The FDA argues that several statements made by the Physician Spokesperson and the Patient Spokesperson in the video interview could mislead women about the potential benefits and side effects of using Estring. For example, when asked about side effects, the Patient Spokesperson for Pfizer answered that she didn’t experience any and only felt relief after using the Estring device. According to the FDA, this suggests that other patients using Estring won’t experience any side effects either, despite the fact that the product contains a boxed warning outlining several serious risks of the device that have been identified in patients.

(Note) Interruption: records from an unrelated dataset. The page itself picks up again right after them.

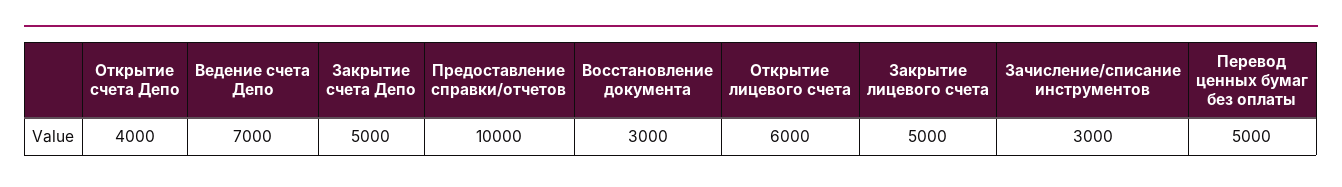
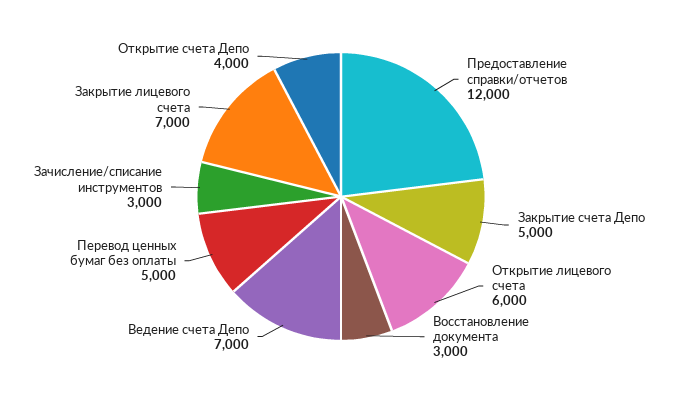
  {
    "Открытие счета Депо": 4000,
    "Ведение счета Депо": 7000,
    "Закрытие счета Депо": 5000,
-   "Предоставление справки/отчетов": 10000,
+   "Предоставление справки/отчетов": 12000,
    "Восстановление документа": 3000,
    "Открытие лицевого счета": 6000,
-   "Закрытие лицевого счета": 5000,
+   "Закрытие лицевого счета": 7000,
    "Зачисление/списание инструментов": 3000,
    "Перевод ценных бумаг без оплаты": 5000
  }

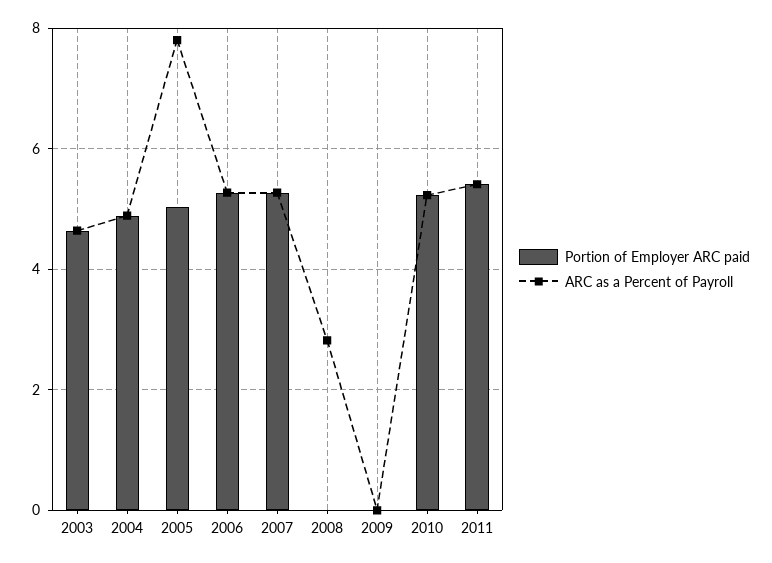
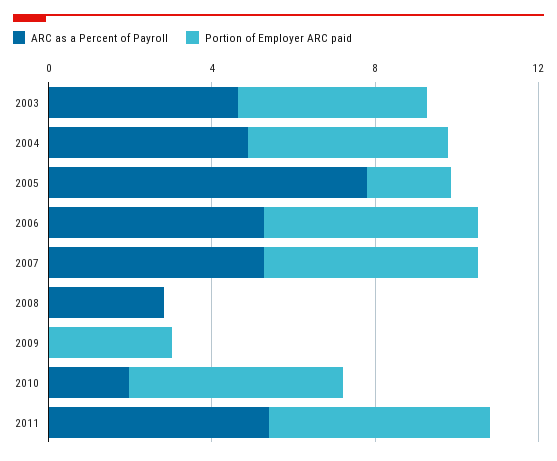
  {
    "Portion of Employer ARC paid": {
      "2003": 4.6,
      "2004": 4.8,
-     "2005": 5,
+     "2005": 2,
      "2006": 5.2,
      "2007": 5.2,
      "2008": 0,
-     "2009": 0,
+     "2009": 3,
      "2010": 5.2,
      "2011": 5.4
    },
    "ARC as a Percent of Payroll": {
      "2003": 4.6,
      "2004": 4.8,
      "2005": 7.8,
      "2006": 5.2,
      "2007": 5.2,
      "2008": 2.8,
      "2009": 0,
-     "2010": 5.2,
+     "2010": 2,
      "2011": 5.4
    }
  }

What’s more, the patient interviewed claims she experienced “instant relief” upon using the Estring device, further misleading women with vulvar and vaginal atrophy (VVA) due to menopause that their symptoms would also instantly disappear upon inserting the device. The FDA also points out that Pfizer has never submitted any data substantiating the claim the device could provide instant relief of symptoms; instead, the efficacy of the device has only been studied after 12 weeks of use.
“If you have data to support the claim that patients using Estring experience instant relief of moderate to severe symptoms of VVA due to menopause, please submit such data to FDA for review,” said the FDA’s letter to Pfizer.
Hormone replacement therapy (HRT) to treat the symptoms of menopause has generally fallen out of favour in recent years over concerns that estradiol could contribute to the development of certain types of cancer. However, according to the North American Menopause Society, healthy women under the age of 60 could still benefit from HRT without facing an unreasonable risk of experiencing side effects as a result of treatment.